Peyton’s irises shined with a reverential gleam. His hands gestured loosely, as if words wouldn’t do justice to the admiration he had to express. “Why would you have heard of Toots Shor? Or Josephine Baker? They’re legends of this industry.”

Martinson didn’t know who the other two were, either. He said, “Is that right?”

“Legends of the time-honored profession of showing people a good time. Frankie Yin is a legend.”

“And Healy worked for him, is that it?”

“Detective Martinson,” Peyton said, switching gears, “May I offer you a cocktail?”

“Can’t do it,” Martinson said.

“Beer or something?”

“Thank you, no.” This Peyton was a prize.

“Then if you’ll excuse me, I’m going to help myself. You don’t mind, do you?” Not really expecting an answer.

“This’ll only take a minute,” Martinson said, “if you’ll bear with me.”

“No problem,” Peyton said. “I’ll be right back.”

His boots clopped across the concrete, and then Arnie heard the sound of bottles clinking. He checked out the photographs Peyton had mounted on a wall, pictures of himself with members of the Dolphins, the Marlins, the Miami Heat. He couldn’t get over how tall the basketball players were, like they had to duck down to fit in the frame. The seven-footers dwarfed Peyton, a paw here or there on his shoulder, like he was a little kid.

“Would you believe,” Peyton said, re-entering his office, “that Frankie Yin started out as a busboy?”

“I’m here to find out about Harry Healy, who I’m investigating on suspicion of murder. Frankie Yin does not concern me.

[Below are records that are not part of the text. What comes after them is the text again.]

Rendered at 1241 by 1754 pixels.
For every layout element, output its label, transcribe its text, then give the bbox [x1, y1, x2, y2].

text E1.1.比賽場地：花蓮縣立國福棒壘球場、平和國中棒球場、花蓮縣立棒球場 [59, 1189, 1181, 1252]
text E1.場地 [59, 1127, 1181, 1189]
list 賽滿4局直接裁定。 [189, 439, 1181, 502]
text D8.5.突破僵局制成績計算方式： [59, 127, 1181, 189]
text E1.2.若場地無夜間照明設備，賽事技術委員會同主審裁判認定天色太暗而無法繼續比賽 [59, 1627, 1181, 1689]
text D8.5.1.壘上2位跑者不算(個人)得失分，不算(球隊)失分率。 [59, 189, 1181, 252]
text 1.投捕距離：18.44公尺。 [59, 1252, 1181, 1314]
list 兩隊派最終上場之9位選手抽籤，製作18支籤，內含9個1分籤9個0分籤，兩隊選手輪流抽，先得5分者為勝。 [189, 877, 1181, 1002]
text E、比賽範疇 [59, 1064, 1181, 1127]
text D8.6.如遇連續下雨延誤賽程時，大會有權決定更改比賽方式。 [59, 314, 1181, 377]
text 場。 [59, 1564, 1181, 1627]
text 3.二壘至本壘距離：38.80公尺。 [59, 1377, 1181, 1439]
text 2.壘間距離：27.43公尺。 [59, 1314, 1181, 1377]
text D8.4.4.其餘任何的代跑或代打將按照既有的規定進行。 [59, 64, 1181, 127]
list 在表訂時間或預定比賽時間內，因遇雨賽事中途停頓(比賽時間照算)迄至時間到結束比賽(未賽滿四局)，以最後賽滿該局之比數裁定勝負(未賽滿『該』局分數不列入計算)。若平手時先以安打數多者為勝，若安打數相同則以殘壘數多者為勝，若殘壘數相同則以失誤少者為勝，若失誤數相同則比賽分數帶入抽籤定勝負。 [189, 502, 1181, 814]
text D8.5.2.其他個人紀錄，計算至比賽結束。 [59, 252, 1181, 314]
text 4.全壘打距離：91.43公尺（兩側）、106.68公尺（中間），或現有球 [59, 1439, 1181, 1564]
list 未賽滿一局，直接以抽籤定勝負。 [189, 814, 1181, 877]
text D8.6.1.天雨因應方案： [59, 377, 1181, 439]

What more can you tell me?”

“Not much,” Peyton said, less enthusiastic now. “He seemed decent enough.” He swallowed some vodka and looked through it to the bottom of the glass. “Likeable. He was a likeable guy.”

“So he must’ve made some friends here.”

“I don’t know. He was polite, but he pulled up a bit short of being friendly.”

“Nobody he was particularly close with?”

“He might’ve had something going with one of my bartenders,” Peyton said. “Aggie St. Denis.”

Martinson wrote down her name. “What was she, his girlfriend?”

“One night, he swapped shifts with another guy so he could leave with her. Occasionally, I’d notice them coming into work together. Does that make her his girlfriend?”

“Did you ask her, this bartender girl, what happened to her pal Harry?”

“As a matter of fact,” Peyton said, “I did. She told me she hadn’t seen him, and I took her at her word. She’s not responsible for his behavior.”

“I didn’t say she was. But I’d like to get an address and a phone number for her.”

Peyton said, “Sure.” He opened a desk drawer and rummaged through a mishmash of catalogues and brochures and order forms. “I gotta have it around here somewhere.” He unjammed another drawer overflowing with the same kind of mess.

A green metal filing cabinet sat between the desk and a wall. On the side that was facing out, somebody had taped a list of names and corresponding phone numbers. In black marker across the top it said STAFF PHONE LIST. Healy’s name wasn’t on it.